Our goal in all we do as ARES volunteers is to get the job done as accurately and efficiently as possible. A simplex net that covers a large geographical area is a particular challenge. Our monthly second Wednesday simplex net gives us the chance for net control and other net members to learn how to keep it simple and quick.

After a brief preamble, net control calls for checkins by team. As net control, after acknowledging the stations I hear, I ask the station with the strongest signal for any callsigns they have heard that I didn’t recognize. After acknowledging those stations, I then ask the relay station to call for any other team members who have not checked in or been recognized to try again. Before moving on to the next team I make one more call for any station to relay in any other stations they may have heard that I have not recognized.

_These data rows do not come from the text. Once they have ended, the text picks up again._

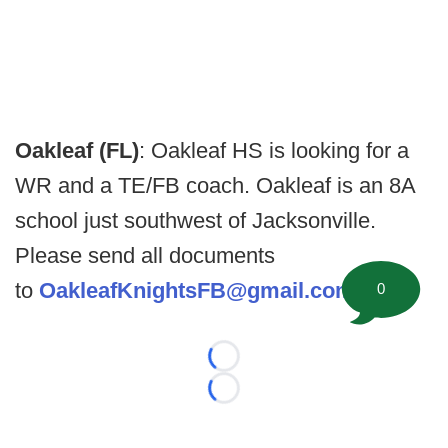
Oakleaf (FL)
: Oakleaf HS is looking for a
WR and a TE/FB coach. Oakleaf is an 8A
school just southwest of Jacksonville.
Please send all documents
to
OakleafKnightsFB@gmail.com
0
Loading...
Loading...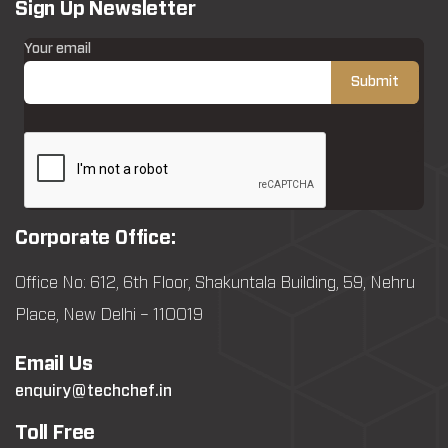
Sign Up Newsletter
Your email
Corporate Office:
Office No: 612, 6th Floor, Shakuntala Building, 59, Nehru
Place, New Delhi – 110019
Email Us
enquiry@techchef.in
Toll Free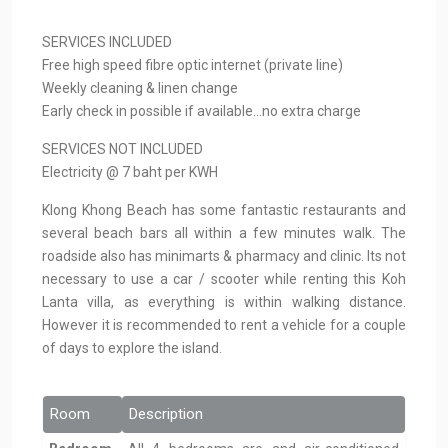
SERVICES INCLUDED
Free high speed fibre optic internet (private line)
Weekly cleaning & linen change
Early check in possible if available…no extra charge
SERVICES NOT INCLUDED
Electricity @ 7 baht per KWH
Klong Khong Beach has some fantastic restaurants and
several beach bars all within a few minutes walk. The
roadside also has minimarts & pharmacy and clinic. Its not
necessary to use a car / scooter while renting this Koh
Lanta villa, as everything is within walking distance.
However it is recommended to rent a vehicle for a couple
of days to explore the island.
Room
Description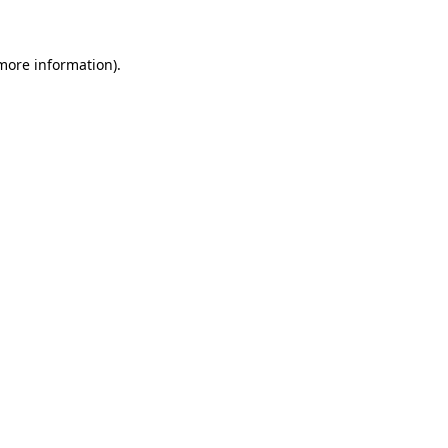
 more information)
.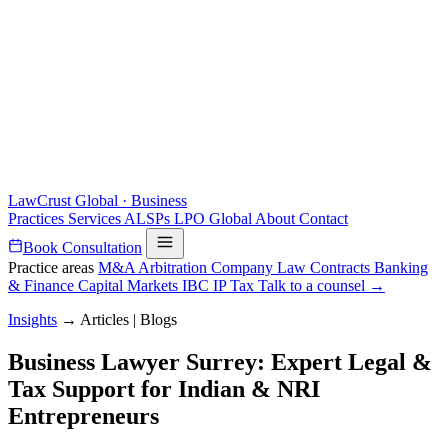
LawCrust
Global · Business
Practices
Services
ALSPs
LPO
Global
About
Contact
Book Consultation
Practice areas
M&A
Arbitration
Company Law
Contracts
Banking
& Finance
Capital Markets
IBC
IP
Tax
Talk to a counsel →
Insights
→
Articles | Blogs
Business Lawyer Surrey: Expert Legal &
Tax Support for Indian & NRI
Entrepreneurs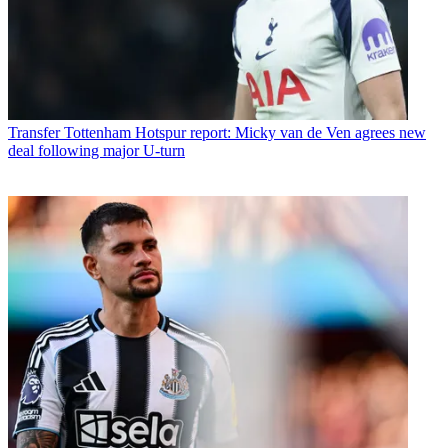
Transfer
Tottenham Hotspur report: Micky van de Ven agrees new
deal following major U-turn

All net members should copy all stations they hear and mark each callsign when it is recognized by net control. Not only is this good practice for when it’s your turn to be net control, it also means you will be ready if you are the station net control asks for relays. By marking callsigns when they are recognized, you won’t be relaying in stations already checked in and you will be able to relay in for that last call for any missed stations.

One key to keeping it efficient is for net members to NOT try to relay each scratchy station as it comes in. Be patient and wait until net control asks for relays. I have heard helpful minded stations offer relays before being asked and this can be confusing to net control and cause undue delays. Remember that what may be very difficult for you to hear may be perfectly clear to net control and that net control will ask for relays. Wait for that request. Another key is for net control not to agonize over each scratchy signal. Just recognize the clear ones first and then ask for relays. That’s what the relay stations are for.

This is a different procedure than the weekly net on the MC1 repeater. There, net control can ask a station with a poor signal to make adjustments and try again. If the signal is still not readable, net control can ask other stations to listen on the reverse and then ask the scratchy station to try once more. Then if someone did pick it up on reverse, they can offer the relay. Relays are not held to the end of each team’s checkins.

One last note: If you try to tune into the simplex net and cannot hear net control intelligibly or at all, don’t give up. Wait until you hear someone ask for your team’s relays. If you are on Delta, Echo or Mike teams, you will be waiting longer than those on the Alpha or Bravo teams. And of course Charlie Team is right there in the middle and often has the most relays thanks to those west hills.